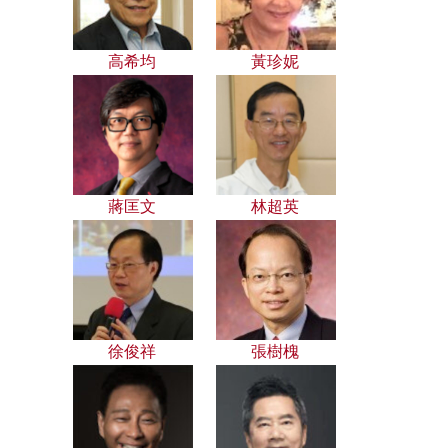
高希均
黃珍妮
蔣匡文
林超英
徐俊祥
張樹槐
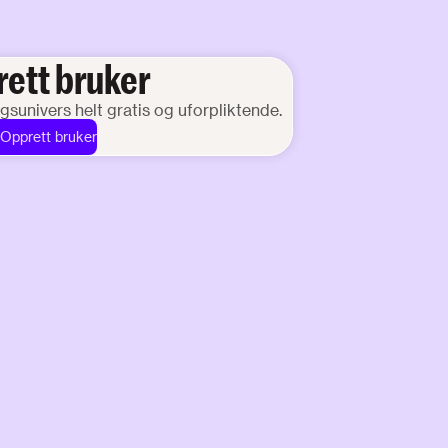
ett bruker
ingsunivers helt gratis og uforpliktende.
Opprett bruker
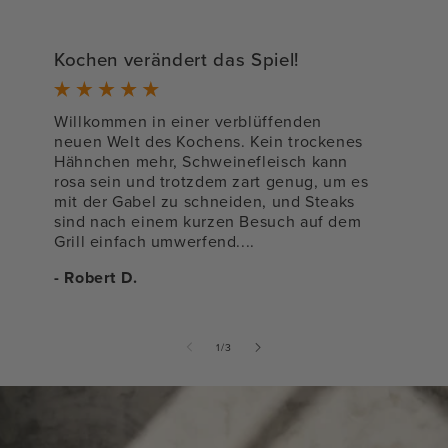
Kochen verändert das Spiel!
D
Willkommen in einer verblüffenden
neuen Welt des Kochens. Kein trockenes
S
Hähnchen mehr, Schweinefleisch kann
u
rosa sein und trotzdem zart genug, um es
-
mit der Gabel zu schneiden, und Steaks
sind nach einem kurzen Besuch auf dem
Grill einfach umwerfend....
- Robert D.
von
1
/
3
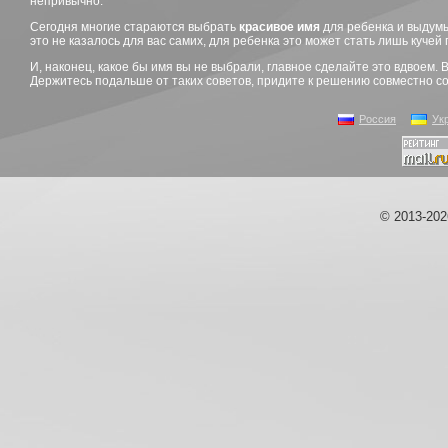
непривычно.
Сегодня многие стараются выбрать
красивое имя
для ребенка и выдумы
это не казалось для вас самих, для ребенка это может стать лишь кучей
И, наконец, какое бы имя вы не выбрали, главное сделайте это вдвоем.
Держитесь подальше от таких советов, придите к решению совместно со
Россия
Ук
© 2013-20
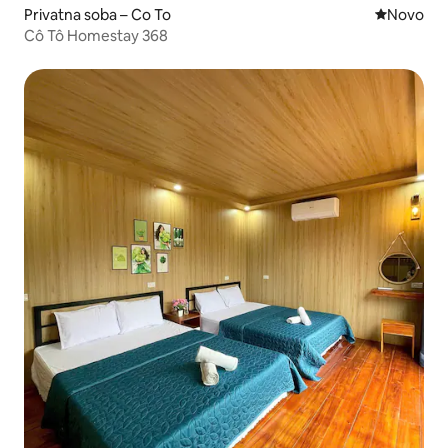
Privatna soba – Co To
Novi smješ
Novo
Cô Tô Homestay 368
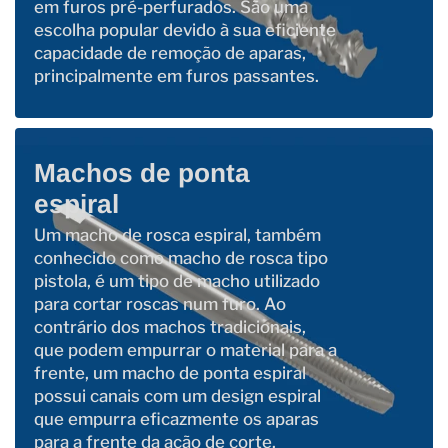
em furos pré-perfurados. São uma
escolha popular devido à sua eficiente
capacidade de remoção de aparas,
principalmente em furos passantes.
Machos de ponta
espiral
Um macho de rosca espiral, também
conhecido como macho de rosca tipo
pistola, é um tipo de macho utilizado
para cortar roscas num furo. Ao
contrário dos machos tradicionais,
que podem empurrar o material para a
frente, um macho de ponta espiral
possui canais com um design espiral
que empurra eficazmente os aparas
para a frente da ação de corte.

EXERCISE INSTRUCTIONS = Without the pictures, copy out all the records above exactly.

WRITTEN ANSWER =
高希均
黃珍妮
蔣匡文
林超英
徐俊祥
張樹槐
ett bruker
ingsunivers helt gratis og uforpliktende.
Opprett bruker
Kochen verändert das Spiel!
D
Willkommen in einer verblüffenden
neuen Welt des Kochens. Kein trockenes
S
Hähnchen mehr, Schweinefleisch kann
u
rosa sein und trotzdem zart genug, um es
-
mit der Gabel zu schneiden, und Steaks
sind nach einem kurzen Besuch auf dem
Grill einfach umwerfend....
- Robert D.
von
1
/
3
непривычно.
Сегодня многие стараются выбрать
красивое имя
для ребенка и выдумы
это не казалось для вас самих, для ребенка это может стать лишь кучей
И, наконец, какое бы имя вы не выбрали, главное сделайте это вдвоем.
Держитесь подальше от таких советов, придите к решению совместно со
Россия
Ук
© 2013-20
Privatna soba – Co To
Novi smješ
Novo
Cô Tô Homestay 368
em furos pré-perfurados. São uma
escolha popular devido à sua eficiente
capacidade de remoção de aparas,
principalmente em furos passantes.
Machos de ponta
espiral
Um macho de rosca espiral, também
conhecido como macho de rosca tipo
pistola, é um tipo de macho utilizado
para cortar roscas num furo. Ao
contrário dos machos tradicionais,
que podem empurrar o material para a
frente, um macho de ponta espiral
possui canais com um design espiral
que empurra eficazmente os aparas
para a frente da ação de corte.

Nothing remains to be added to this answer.